Task instructions.
• 1. List the section headings under which the green cleaning recipes text groups its homemade cleaning products.
• 2. In the green cleaning recipes text, for about how long has the writer been using most of the natural cleaning recipes?
• 3. Reproduce the green cleaning recipes text from "DIY All Purpose" to "of your cleaning.".
# START OF Selected passage
My own youngest son had skin issues when he was a baby.  I had to buy specific soaps, lotions & detergents until I decided to try my hand at making these things myself.  At the time I didn’t know how easy & inexpensive it would be.

Now there’s no going back.  It’s feels great to make things with your own hands, know what’s in it & that it’s all good for you & your family.  And the best part is that most of the ingredients are things you would already have around the house.

I’m sharing all my green cleaning recipes with you so you can try them for yourself!  I have been using most of these natural cleaning recipes for about 5 years – some have stayed exactly the same, others have been perfected, & 1 or 2 are new to me!

So gather up your ingredients & let’s clean house! And don’t forget to grab your free labels for all your new eco-friendly spring cleaning products!

Natural cleaning ingredients: alcohol, baking soda, borax, citric acid, epsom salts, essential oils (I prefer lemon & eucalyptus), lemon juice, peroxide, soap*, vinegar, washing soda, water

Natural Homemade Cleaning Products by Section:

All Purpose Cleansers

Kitchen Cleansers

Laundry Detergents


DIY All Purpose Cleanser:

Let’s be honest – the most effective cleanser is hot water.  That’s why steam cleaning works so well, no chemicals needed.  You can’t steam clean all the time, but you can use this formula for most of your cleaning.


1 cup water

1 cup vinegar

essential oil (optional)

The Process:

Put everything in a spray bottle & shake to combine.  Use it on everything from glass to counter tops & stainless steel appliances too!  For that you’ll just need some olive oil & 3 or 4 soft microfiber cloths (or soft paper towels).

The Process: Spray down your appliances & wipe off with a soft microfiber cloth or paper towel in the direction of the grain.
# END OF Selected passage
# START OF Dataset rows
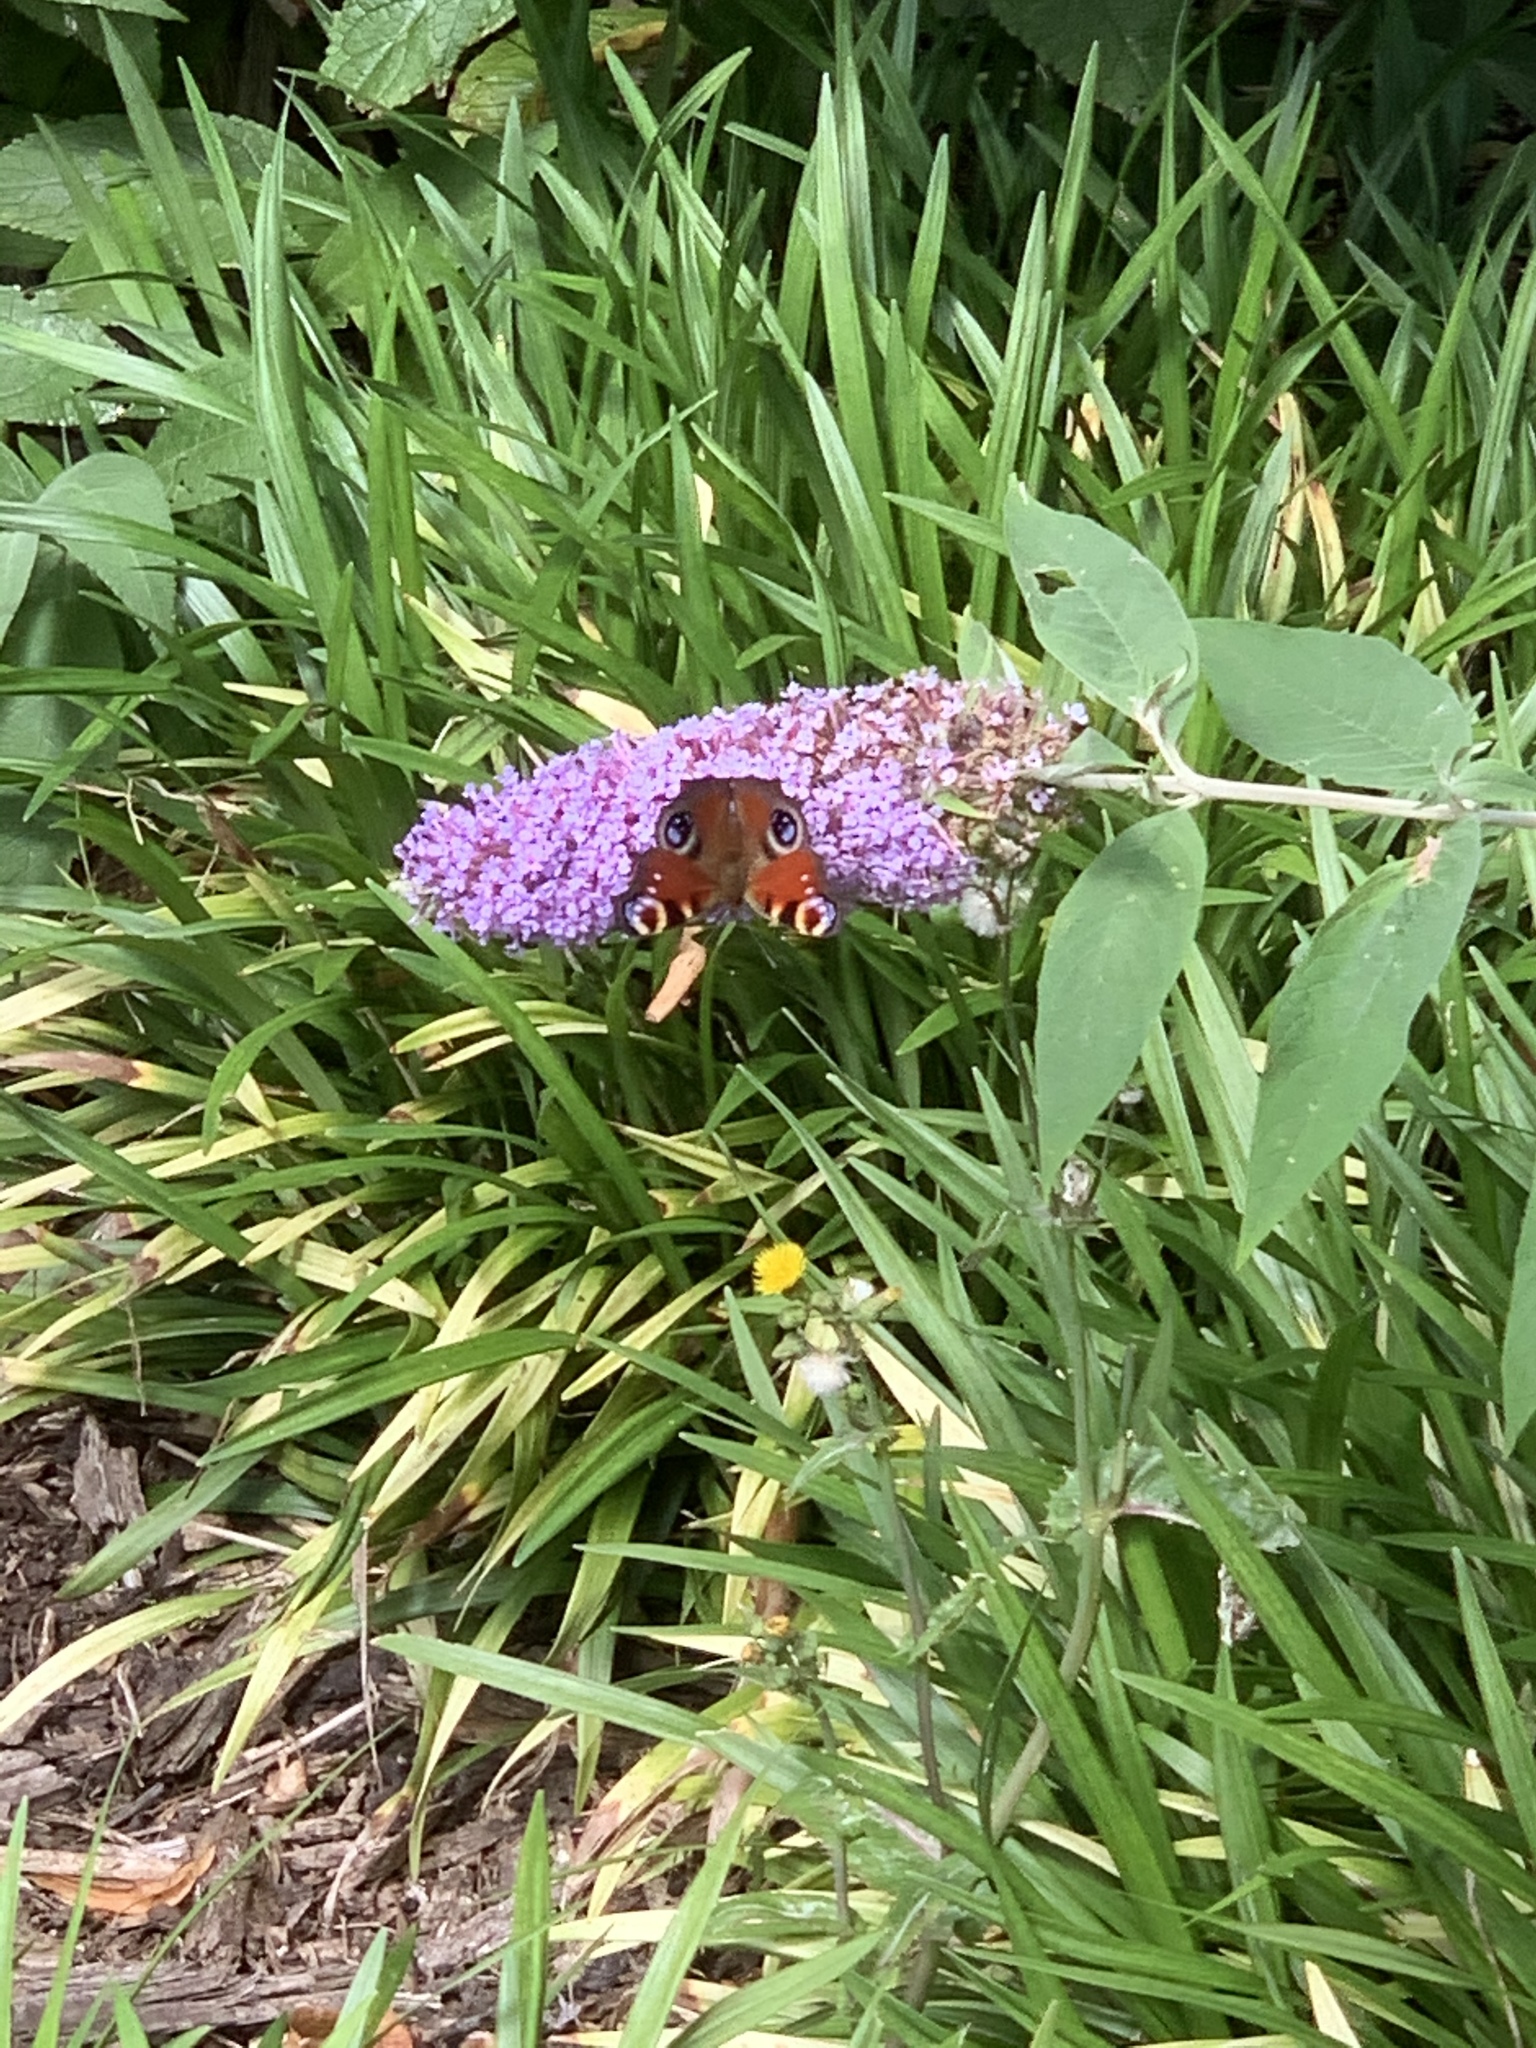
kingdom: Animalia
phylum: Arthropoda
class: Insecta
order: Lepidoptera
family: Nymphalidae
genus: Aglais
# END OF Dataset rows
# START OF Dataset rows
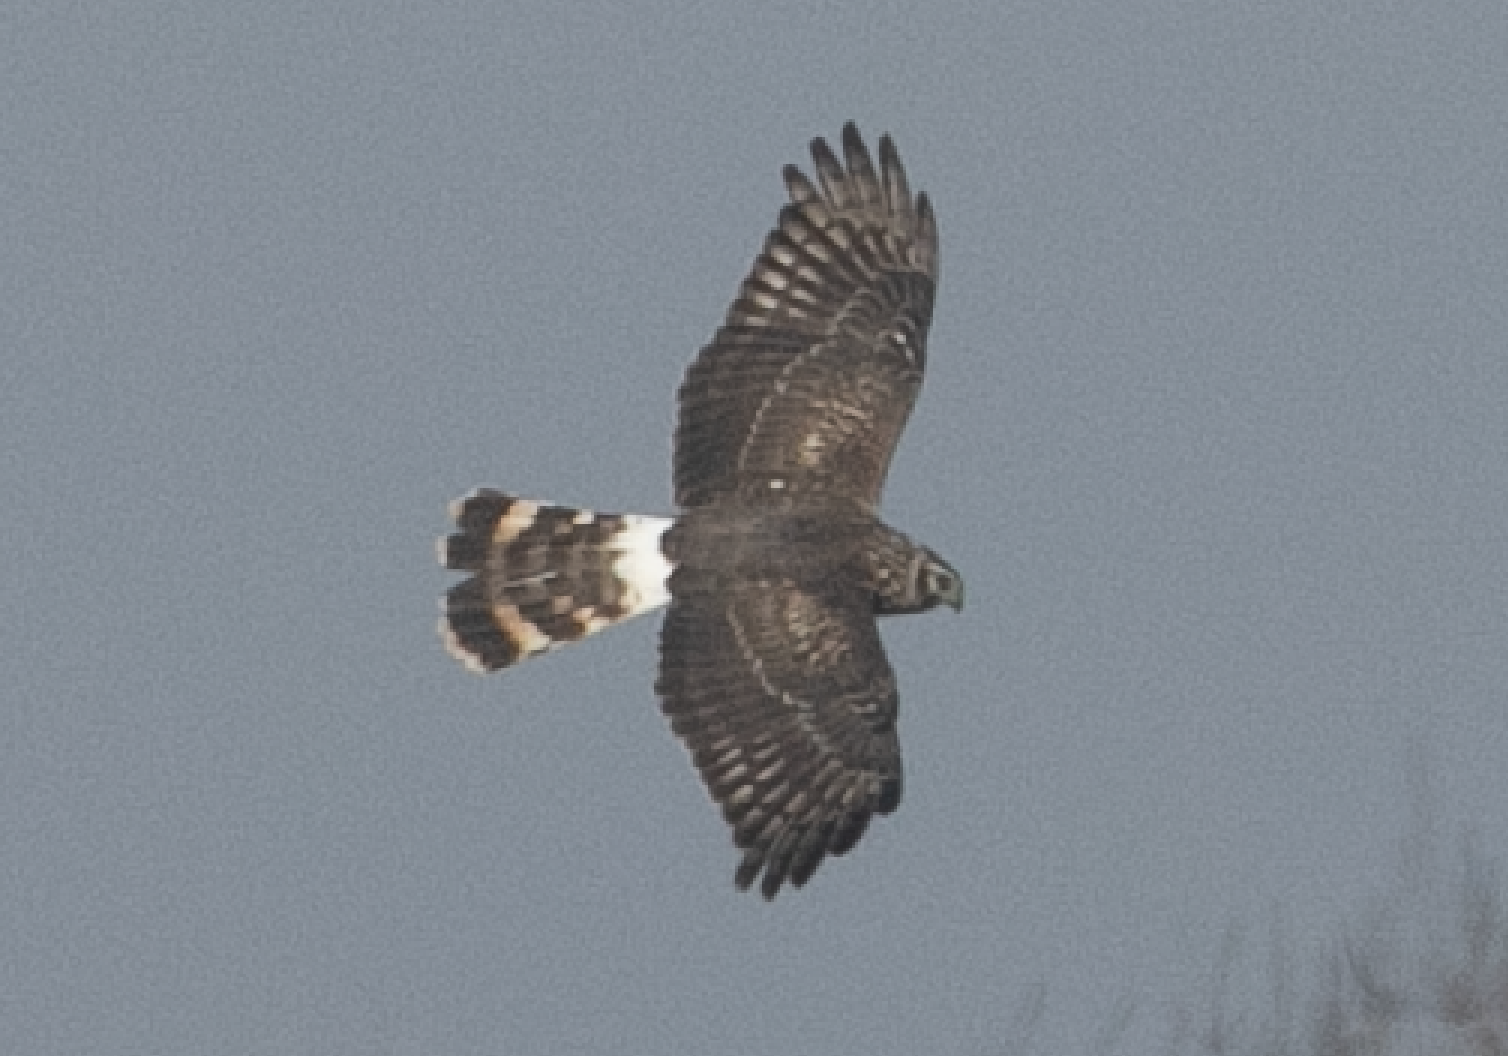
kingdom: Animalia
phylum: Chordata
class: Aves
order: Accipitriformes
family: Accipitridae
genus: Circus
# END OF Dataset rows
Task responses.
• 1.
All Purpose Cleansers
Kitchen Cleansers
Laundry Detergents

• 2. About 5 years.

• 3.
DIY All Purpose Cleanser:

Let’s be honest – the most effective cleanser is hot water.  That’s why steam cleaning works so well, no chemicals needed.  You can’t steam clean all the time, but you can use this formula for most of your cleaning.